### [Selected text]
*** Block opens ***
John Legend & Tika Sumpter Team Up For ‘Black Wall Street’ Series

Tika Sumpter, John Legend

Tika Sumpter, John Legend

Get Lifted Film Company, run by John Legend, Mike Jackson and Ty Stiklorious, have potentially snagged a new series coming to WGN America. The team, who is currently working on season 2 of Underground, has inked an early development deal to produce a new series called, Black Wall Street. According to a new report, Tika Sumpter will also executive produce.

The series will focus on what became one of the largest mass killings of African-Americans in the nation’s history. On May 31 and June 1, 1921, hundreds of whites led a racially motivated attack on the black community of Greenwood in Tulsa, Oklahoma, killing some 300 people, mostly blacks. The attack, carried out on the ground and by air, destroyed more than 35 blocks of the district, then the wealthiest black community in the nation. More than 800 people were admitted to hospitals and more than 6,000 black residents were arrested and detained, some for as many as eight days.

The attack left an estimated 10,000 people homeless. Fire destroyed 1,256 homes and 191 businesses, as well as the community’s churches, junior high school, and hospitals. In an eyewitness account discovered in 2015, Greenwood attorney Buck Colbert Franklin describes watching a dozen or more airplanes drop burning balls of turpentine on the city’s rooftops. None of the area’s half-dozen fire stations sounded an alarm, and Franklin remembers wondering, “’Is the city in conspiracy with the mob?’” In 2001, 80 years after the massacre, the state-appointed Tulsa Race Riot Commission recommended reparations to survivors and their descendants because the city had, indeed, conspired with the mob.
*** Block closes ***
### [Activity 1]
Answer these questions from the article on the Black Wall Street series:
(a) Which network is the new series coming to?
(b) How many homes did the fire destroy?
(c) In what year was Buck Colbert Franklin's eyewitness account discovered?
### [Activity 2]
Resume the article on the Black Wall Street series after its last sentence.

### [Dataset records]
*** Block opens ***
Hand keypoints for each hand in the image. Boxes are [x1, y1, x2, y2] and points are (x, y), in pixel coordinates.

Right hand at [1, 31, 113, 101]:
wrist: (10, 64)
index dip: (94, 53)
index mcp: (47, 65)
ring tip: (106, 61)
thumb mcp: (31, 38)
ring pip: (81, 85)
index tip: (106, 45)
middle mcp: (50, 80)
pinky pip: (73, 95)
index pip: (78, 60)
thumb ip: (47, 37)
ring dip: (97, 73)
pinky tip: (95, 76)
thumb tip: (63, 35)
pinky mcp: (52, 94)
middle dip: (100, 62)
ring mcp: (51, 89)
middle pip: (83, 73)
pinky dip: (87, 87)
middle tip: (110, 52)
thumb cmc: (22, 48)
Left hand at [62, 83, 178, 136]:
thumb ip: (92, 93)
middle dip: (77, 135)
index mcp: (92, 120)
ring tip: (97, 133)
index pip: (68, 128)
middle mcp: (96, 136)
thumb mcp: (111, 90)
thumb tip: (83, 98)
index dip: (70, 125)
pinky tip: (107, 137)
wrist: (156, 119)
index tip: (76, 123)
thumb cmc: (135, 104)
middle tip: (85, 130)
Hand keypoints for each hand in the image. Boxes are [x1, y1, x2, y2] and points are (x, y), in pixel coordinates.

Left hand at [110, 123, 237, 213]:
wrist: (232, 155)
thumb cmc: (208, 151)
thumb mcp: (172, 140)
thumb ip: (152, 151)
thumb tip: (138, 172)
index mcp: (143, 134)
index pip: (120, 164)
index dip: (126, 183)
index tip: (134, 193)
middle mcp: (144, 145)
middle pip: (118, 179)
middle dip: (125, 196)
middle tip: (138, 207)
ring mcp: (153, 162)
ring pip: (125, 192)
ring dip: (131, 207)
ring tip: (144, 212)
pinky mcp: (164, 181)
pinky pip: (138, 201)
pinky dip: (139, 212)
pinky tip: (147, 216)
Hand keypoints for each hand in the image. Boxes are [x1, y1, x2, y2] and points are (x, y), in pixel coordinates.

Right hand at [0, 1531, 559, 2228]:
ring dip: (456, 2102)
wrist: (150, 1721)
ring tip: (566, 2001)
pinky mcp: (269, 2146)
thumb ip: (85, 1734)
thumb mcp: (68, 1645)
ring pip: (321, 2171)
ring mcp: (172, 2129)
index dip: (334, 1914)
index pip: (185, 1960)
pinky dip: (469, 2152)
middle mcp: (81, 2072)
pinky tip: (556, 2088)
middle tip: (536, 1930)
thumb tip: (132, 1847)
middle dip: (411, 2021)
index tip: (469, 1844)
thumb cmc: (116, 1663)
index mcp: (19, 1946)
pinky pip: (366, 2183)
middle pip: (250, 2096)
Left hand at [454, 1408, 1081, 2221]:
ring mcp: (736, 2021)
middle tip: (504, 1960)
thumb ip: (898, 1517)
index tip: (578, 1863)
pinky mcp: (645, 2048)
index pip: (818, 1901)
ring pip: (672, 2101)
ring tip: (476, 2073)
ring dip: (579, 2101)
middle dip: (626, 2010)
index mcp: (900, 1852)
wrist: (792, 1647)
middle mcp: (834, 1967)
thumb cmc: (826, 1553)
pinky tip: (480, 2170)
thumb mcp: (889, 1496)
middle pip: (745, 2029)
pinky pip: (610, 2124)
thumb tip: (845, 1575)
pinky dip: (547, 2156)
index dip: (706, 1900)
*** Block closes ***
### [Task output 1]
(a) WGN America
(b) 1,256
(c) 2015

### [Task output 2]
The events of the massacre were long omitted from local and state histories: “The Tulsa race riot of 1921 was rarely mentioned in history books, classrooms or even in private. Blacks and whites alike grew into middle age unaware of what had taken place.”With the number of survivors declining, in 1996, the state legislature commissioned a report to establish the historical record of the events, and acknowledge the victims and damages to the black community. Released in 2001, the report included the commission’s recommendations for some compensatory actions, most of which were not implemented by the state and city governments. The state passed legislation to establish some scholarships for descendants of survivors, economic development of Greenwood, and a memorial park to the victims in Tulsa. The latter was dedicated in 2010.

The series is currently in the development stage, but could debut in 2018 if picked up to series.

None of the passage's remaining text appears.